---------- MATERIAL SUPPLIED ----------
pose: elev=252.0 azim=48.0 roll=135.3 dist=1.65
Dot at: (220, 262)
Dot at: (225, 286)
----------
---------- MATERIAL SUPPLIED ----------
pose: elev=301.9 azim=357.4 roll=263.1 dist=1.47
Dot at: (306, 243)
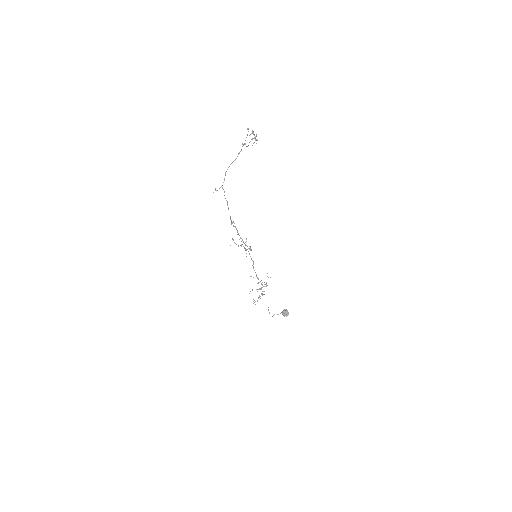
----------
* _EXERCISE GOAL_:
Write out the items as a numbered list, from the line with "pose: elev=301.9 azim=357.4" up to and including the line with "Dot at: (306, 243)". Omit any blank lines.

* _CORRECT RESULT_:
1. pose: elev=301.9 azim=357.4 roll=263.1 dist=1.47
2. Dot at: (306, 243)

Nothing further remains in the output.